Arts Listings

Shift Theatre, BHS Present ‘Noises Off’

By Ken Bullock, Special to the Planet
Tuesday December 11, 2007

“I’m going to do something wrong here ...” Those ominous words, emblazoned on the cover of the program to the Shift Theatre/Berkeley High School Drama production of Michael Frayn’s backstage bungler, Noises Off, telegraph the message of this non-message play clearly. And a great deal is going to be done wrong. Repeatedly. That’s the whole show. 

A favorite with companies large and small, and their audiences—what stage actor doesn’t want to do a pratfall while playing something serious, and who doesn’t enjoy watching them do it?—Noises Off is really a 3-D look, fore and aft (onstage and backstage) of the same doomed show, from dress rehearsal (onstage) to a month on the road (backstage) to a couple of months later.  

A typical three-act entertainment, as defined by George M. Cohan: Act One: hero goes up tree; Act Two: throw rocks at him; Act Three: get him back on ground again. But in Noises Off, the ground itself is shaky. And the rocks—thrown by all, including the hero(es)—never stop flying. 

“All these doors!” exclaims dubious ingenue Brooke, a.k.a. Viki (Kelly Friedman) with a big sweep of the arm, at the beginning of “Nothing On,” the play we see deteriorate from scratch. And it does seem to be an old-fashioned door-slammer. “Only a handful, really,” breathes her escort, Garry/Roger (Nico Kiefer). And they’re both right: the doors commence to open and slam as the various couples and solitary characters file in, in syncopated entrances unbeknownst to each other—and they’re all a handful, in costume or in mufti. 

The great comedy of Frayn’s play, which the director, Molly Bell, and her cast of nine have a handle on, is the underbelly of the beauty of live theater. That is, what happens when the difference between the real people who act and the characters they’re playing gapes open, big as a chasm—and what happens when the spectacle you’re watching is the resulting implosion of the one you were supposed to watch? 

Door-slammers rely on pinpoint timing—and a door-slammer deliberately gone awry has to turn over that beat with a funny flourish. The Shift Theatre bunch bit off a lot with Noises Off, and they have a lot of fun bringing it off, from Dotty/Mrs. Clackett’s (Elena Wagoner) dottering entrance as the old housekeeper: “I can’t open sardines and answer the phone!” in East End drawl, constantly (and dryly) interrupted by her director Lloyd (Eli Wirtshafter), to the chorus of three burglars who serially break and rebreak the same window to enter onstage, covering (so they think) a missed exit, all finally reciting the lines in unison as the set breaks up in mayhem. 
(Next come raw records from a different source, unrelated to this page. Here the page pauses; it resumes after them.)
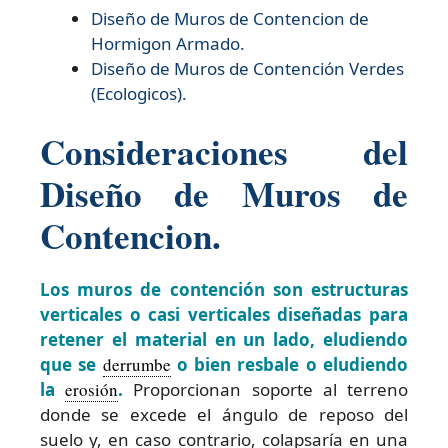
Diseño de
Muros de Contencion de
Hormigon Armado.
Diseño de
Muros de Contención Verdes
(Ecologicos).
Consideraciones del
Diseño de Muros de
Contencion.
Los muros de contención son estructuras
verticales o casi verticales diseñadas para
retener el material en un lado, eludiendo
que se
derrumbe
o bien resbale o eludiendo
la
erosión
.
Proporcionan soporte al terreno
donde se excede el ángulo de reposo del
suelo y, en caso contrario, colapsaría en una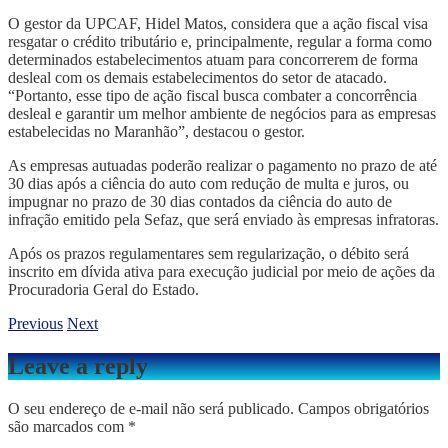
O gestor da UPCAF, Hidel Matos, considera que a ação fiscal visa
resgatar o crédito tributário e, principalmente, regular a forma como
determinados estabelecimentos atuam para concorrerem de forma
desleal com os demais estabelecimentos do setor de atacado.
“Portanto, esse tipo de ação fiscal busca combater a concorrência
desleal e garantir um melhor ambiente de negócios para as empresas
estabelecidas no Maranhão”, destacou o gestor.
As empresas autuadas poderão realizar o pagamento no prazo de até
30 dias após a ciência do auto com redução de multa e juros, ou
impugnar no prazo de 30 dias contados da ciência do auto de
infração emitido pela Sefaz, que será enviado às empresas infratoras.
Após os prazos regulamentares sem regularização, o débito será
inscrito em dívida ativa para execução judicial por meio de ações da
Procuradoria Geral do Estado.
Previous
Next
Leave a reply
O seu endereço de e-mail não será publicado.
Campos obrigatórios
são marcados com
*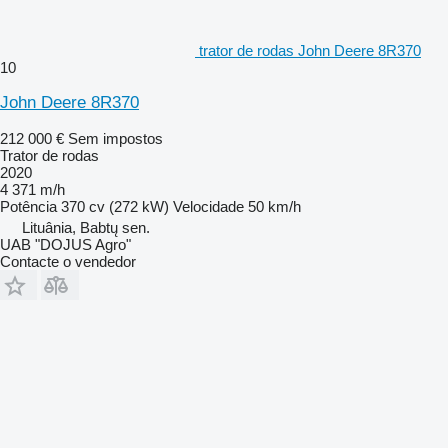
trator de rodas John Deere 8R370
10
John Deere 8R370
212 000 €
Sem impostos
Trator de rodas
2020
4 371 m/h
Potência
370 cv (272 kW)
Velocidade
50 km/h
Lituânia, Babtų sen.
UAB "DOJUS Agro"
Contacte o vendedor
The two-story set itself, on wheels, as meticulously built by Mathison Ott and Samuel Owens, is rotated twice—to thunderous applause—so the audience may glimpse the many doings onstage and off. 

The cast, crew and director of “Nothing On” all bring their own baggage along, especially Lloyd the philanderer, who—like various stage tyrants—enjoys making his victims cry, in particular the stage manager (Anne Yumi Kobori), constantly in motion, though he can’t seem to get a rise out of Belinda/Flavia (Sonia Decker), of his leading ladies. These three have the most pronounced characters, and get the most out of them. 
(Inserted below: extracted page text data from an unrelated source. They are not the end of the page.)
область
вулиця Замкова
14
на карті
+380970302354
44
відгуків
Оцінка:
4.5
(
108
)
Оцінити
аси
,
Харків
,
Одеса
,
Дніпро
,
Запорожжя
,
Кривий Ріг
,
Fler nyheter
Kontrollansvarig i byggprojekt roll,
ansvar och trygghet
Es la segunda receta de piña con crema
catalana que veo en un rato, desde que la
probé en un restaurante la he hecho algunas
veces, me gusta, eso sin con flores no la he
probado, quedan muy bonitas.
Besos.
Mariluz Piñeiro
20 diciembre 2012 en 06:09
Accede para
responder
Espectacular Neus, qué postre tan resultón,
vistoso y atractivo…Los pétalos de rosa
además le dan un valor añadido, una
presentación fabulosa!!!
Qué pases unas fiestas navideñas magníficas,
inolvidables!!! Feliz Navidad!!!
The rest are, more or less, real characters in the scenic sense: Selsdon/Burglar (Mark “Thor” Sorenson), the cast lush; Tim Allgood (Peter Walton), the sleep-deprived stage carpenter and erstwhile stand-in; and Frederick/Philip (Eric Chiang), whose nose gushes red when the going gets thick. 

Shift Theatre has a few more coming up at various locations: The Vagina Monologues in February at the Ashby Stage, Independent Theater Projects in Feb. and March at the Hillside Club—and back at the Schwimley at Berkeley High in late April-early May for Grease.